The temple, planned to rise 62 feet tall across a base of 108 by 108 feet, will be constructed using the same Makrana marble that was used to build the Taj Mahal. Designed in the Nagara architectural style by Ashish Sonpura, descendant of the family that crafted both the Somnath and Ayodhya temples, it is intended to stand both as a symbol of spiritual magnificence and seismic cultural assertion.
Addressing the gathering, the chief minister expressed a desire to deepen people’s devotion to the sacred site. With him stood former Union Minister Subodhkant Sahay, attributing the project’s beginning to divine inspiration and popular faith. Yet, beneath these statements lies another layer – one that cannot be ignored. It is the slow but certain migration of political vocabulary into once-forbidden terrain.
Ram, once monopolized by the Right, now returns, not as a partisan symbol, but as an idea reclaimed by those who once distanced themselves from it. Hemant Soren’s presence at the temple ceremony is a calculated reminder that cultural identity need not be surrendered to a singular ideological force.

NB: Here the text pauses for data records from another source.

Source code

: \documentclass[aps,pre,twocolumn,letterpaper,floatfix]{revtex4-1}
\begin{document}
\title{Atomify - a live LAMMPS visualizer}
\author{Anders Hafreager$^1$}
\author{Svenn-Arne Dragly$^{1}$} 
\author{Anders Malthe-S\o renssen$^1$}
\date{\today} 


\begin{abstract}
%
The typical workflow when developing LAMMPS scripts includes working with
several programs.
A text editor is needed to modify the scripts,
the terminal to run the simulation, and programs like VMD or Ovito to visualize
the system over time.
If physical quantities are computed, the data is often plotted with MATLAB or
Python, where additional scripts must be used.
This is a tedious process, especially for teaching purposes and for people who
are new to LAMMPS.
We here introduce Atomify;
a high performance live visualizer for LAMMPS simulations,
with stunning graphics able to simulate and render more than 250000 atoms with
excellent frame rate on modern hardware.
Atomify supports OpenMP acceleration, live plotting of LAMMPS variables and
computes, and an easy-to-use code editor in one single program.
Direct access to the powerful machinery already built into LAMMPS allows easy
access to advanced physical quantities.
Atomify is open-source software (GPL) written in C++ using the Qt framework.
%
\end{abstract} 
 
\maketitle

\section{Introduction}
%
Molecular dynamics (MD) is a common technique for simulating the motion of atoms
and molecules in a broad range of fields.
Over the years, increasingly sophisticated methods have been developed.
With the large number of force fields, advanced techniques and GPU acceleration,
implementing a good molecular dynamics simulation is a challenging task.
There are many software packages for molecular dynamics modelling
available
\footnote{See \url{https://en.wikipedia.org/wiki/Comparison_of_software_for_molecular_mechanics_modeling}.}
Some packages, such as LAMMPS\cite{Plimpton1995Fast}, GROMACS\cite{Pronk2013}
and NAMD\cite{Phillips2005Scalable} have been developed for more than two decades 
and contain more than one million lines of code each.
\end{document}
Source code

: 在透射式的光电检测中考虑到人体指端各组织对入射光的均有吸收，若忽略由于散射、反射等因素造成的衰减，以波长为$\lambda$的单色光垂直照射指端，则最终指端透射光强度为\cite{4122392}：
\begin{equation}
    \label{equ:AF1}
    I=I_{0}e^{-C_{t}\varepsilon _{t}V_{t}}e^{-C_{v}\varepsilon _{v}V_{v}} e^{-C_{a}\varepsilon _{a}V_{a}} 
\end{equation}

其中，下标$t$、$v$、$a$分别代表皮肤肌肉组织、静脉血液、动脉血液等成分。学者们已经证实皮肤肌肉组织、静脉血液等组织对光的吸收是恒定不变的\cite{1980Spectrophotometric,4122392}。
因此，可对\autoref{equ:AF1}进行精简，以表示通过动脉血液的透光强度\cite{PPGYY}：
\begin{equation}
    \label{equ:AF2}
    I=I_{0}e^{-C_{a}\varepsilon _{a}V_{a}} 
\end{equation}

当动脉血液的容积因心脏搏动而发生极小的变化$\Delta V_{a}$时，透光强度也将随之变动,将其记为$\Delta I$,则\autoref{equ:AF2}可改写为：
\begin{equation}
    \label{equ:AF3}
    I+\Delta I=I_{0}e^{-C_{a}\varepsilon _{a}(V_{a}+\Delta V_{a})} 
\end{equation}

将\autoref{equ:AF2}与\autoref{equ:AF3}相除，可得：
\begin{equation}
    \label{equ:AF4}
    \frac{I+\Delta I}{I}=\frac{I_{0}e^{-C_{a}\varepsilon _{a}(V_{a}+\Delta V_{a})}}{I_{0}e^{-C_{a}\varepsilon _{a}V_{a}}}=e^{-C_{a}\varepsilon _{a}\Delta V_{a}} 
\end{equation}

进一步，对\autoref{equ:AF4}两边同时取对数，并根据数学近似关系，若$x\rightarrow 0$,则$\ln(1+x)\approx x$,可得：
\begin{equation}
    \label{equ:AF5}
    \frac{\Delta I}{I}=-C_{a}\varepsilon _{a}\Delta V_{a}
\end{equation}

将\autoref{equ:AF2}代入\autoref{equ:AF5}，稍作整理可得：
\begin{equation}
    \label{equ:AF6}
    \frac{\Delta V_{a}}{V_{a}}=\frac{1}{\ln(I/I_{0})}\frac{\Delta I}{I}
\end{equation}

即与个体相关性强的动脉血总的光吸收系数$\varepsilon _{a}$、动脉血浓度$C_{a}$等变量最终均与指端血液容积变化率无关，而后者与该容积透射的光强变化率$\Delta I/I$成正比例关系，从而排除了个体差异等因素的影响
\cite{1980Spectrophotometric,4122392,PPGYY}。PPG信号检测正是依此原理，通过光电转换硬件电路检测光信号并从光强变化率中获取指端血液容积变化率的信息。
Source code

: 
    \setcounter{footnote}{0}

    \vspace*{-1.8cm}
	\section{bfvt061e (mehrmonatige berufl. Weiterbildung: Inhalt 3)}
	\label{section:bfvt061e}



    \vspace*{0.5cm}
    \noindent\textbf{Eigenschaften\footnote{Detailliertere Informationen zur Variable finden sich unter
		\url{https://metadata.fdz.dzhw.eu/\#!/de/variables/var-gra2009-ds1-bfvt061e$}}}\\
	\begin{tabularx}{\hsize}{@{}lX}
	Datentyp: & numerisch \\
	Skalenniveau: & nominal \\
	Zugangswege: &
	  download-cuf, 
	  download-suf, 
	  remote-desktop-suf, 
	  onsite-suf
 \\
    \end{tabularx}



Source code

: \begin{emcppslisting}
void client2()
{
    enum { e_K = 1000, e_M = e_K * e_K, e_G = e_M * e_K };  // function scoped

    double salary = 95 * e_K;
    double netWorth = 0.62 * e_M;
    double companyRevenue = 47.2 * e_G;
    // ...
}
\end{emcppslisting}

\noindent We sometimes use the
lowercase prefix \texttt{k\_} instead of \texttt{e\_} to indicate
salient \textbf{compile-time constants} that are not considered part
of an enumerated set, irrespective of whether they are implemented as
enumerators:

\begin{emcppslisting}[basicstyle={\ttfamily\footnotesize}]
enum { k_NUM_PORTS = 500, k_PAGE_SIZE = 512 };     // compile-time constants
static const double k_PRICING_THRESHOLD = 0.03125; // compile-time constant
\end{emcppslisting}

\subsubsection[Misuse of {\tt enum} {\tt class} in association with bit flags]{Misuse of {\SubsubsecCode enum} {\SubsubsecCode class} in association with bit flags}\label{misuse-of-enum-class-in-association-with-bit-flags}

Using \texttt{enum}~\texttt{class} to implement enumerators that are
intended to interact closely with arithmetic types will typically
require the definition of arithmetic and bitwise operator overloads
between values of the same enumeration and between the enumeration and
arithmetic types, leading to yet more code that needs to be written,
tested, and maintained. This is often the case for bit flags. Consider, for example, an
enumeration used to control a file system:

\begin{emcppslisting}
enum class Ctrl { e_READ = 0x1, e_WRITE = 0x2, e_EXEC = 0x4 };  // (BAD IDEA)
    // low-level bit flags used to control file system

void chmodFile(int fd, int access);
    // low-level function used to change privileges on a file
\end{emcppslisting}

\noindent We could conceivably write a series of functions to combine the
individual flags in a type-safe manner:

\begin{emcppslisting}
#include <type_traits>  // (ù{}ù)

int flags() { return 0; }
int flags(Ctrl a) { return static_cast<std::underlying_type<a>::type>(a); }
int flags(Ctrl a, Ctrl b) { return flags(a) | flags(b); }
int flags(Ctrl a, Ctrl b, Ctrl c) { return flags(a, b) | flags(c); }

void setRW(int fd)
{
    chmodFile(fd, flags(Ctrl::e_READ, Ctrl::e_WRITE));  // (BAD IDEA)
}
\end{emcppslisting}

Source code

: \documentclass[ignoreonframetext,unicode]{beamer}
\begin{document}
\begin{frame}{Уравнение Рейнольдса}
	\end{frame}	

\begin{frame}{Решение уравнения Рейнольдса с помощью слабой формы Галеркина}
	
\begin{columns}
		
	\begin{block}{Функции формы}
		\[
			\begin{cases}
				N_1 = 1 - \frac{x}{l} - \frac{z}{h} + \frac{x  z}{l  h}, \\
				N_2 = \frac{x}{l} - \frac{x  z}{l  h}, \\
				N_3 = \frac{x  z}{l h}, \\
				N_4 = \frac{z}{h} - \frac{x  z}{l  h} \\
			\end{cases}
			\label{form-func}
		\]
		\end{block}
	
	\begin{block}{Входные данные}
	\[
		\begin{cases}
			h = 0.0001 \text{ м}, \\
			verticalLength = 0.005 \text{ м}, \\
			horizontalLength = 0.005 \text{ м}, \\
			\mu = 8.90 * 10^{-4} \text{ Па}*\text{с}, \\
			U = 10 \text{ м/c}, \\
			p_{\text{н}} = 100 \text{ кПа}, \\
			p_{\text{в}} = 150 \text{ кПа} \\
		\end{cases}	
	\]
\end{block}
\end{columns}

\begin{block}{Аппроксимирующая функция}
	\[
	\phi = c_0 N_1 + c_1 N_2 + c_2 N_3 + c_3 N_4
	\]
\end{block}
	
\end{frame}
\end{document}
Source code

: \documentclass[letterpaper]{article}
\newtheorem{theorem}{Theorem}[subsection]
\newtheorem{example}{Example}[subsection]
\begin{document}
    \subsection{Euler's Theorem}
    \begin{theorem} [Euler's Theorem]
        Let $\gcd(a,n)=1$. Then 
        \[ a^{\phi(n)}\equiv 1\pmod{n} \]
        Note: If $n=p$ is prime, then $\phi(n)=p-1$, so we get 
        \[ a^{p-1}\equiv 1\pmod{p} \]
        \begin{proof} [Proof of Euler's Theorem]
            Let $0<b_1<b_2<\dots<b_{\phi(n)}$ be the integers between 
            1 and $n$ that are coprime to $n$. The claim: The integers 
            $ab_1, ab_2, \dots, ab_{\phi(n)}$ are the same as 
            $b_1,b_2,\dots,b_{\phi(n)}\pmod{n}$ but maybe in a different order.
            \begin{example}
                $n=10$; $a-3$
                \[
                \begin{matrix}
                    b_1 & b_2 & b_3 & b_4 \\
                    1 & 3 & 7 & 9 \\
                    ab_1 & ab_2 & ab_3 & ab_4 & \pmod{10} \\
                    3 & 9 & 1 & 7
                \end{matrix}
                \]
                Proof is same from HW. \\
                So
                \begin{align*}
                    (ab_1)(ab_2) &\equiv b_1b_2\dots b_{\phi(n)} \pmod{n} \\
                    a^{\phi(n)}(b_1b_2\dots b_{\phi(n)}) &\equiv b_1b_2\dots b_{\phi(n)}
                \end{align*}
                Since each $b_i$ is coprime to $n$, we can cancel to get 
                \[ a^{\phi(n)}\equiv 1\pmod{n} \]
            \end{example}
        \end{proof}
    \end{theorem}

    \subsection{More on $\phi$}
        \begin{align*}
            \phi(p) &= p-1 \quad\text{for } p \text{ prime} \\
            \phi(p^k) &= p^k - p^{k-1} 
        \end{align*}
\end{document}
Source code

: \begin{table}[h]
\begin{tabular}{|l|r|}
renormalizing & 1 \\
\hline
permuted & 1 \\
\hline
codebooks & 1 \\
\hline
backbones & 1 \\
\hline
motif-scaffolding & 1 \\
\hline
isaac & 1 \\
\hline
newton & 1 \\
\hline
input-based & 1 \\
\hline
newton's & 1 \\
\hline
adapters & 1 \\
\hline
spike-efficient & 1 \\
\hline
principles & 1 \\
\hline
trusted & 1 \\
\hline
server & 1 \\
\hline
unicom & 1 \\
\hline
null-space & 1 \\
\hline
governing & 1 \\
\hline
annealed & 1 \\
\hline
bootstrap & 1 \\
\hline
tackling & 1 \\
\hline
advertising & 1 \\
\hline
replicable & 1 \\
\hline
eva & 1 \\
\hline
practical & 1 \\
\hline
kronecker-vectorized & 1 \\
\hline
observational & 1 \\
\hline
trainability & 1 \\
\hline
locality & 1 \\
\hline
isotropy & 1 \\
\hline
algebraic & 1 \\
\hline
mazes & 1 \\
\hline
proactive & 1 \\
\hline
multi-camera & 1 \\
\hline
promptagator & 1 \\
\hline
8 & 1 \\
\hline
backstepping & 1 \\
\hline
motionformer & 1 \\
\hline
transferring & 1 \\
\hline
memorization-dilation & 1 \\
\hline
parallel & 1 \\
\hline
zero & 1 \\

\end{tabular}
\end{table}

It suggests that regional politics is no longer content with being reactionary – it seeks to shape the narrative. This is not just the foundation of a temple, but the laying of a counter-narrative – one that says religion and faith can be used not for exclusion, but for collective assertion. In this quiet corner of Jharkhand, a new political experiment is unfolding, where devotion does not contradict progressive governance, and Ram is not a vote bank but a cultural bridge.
The temple may rise in Ranchi, but its echoes will travel far beyond. Into alleys and corridors where faith and politics have long remained in uneasy tension. Perhaps that is why this day marked more than the beginning of stone and structure – it marked the return of ideas, reborn with context and conviction.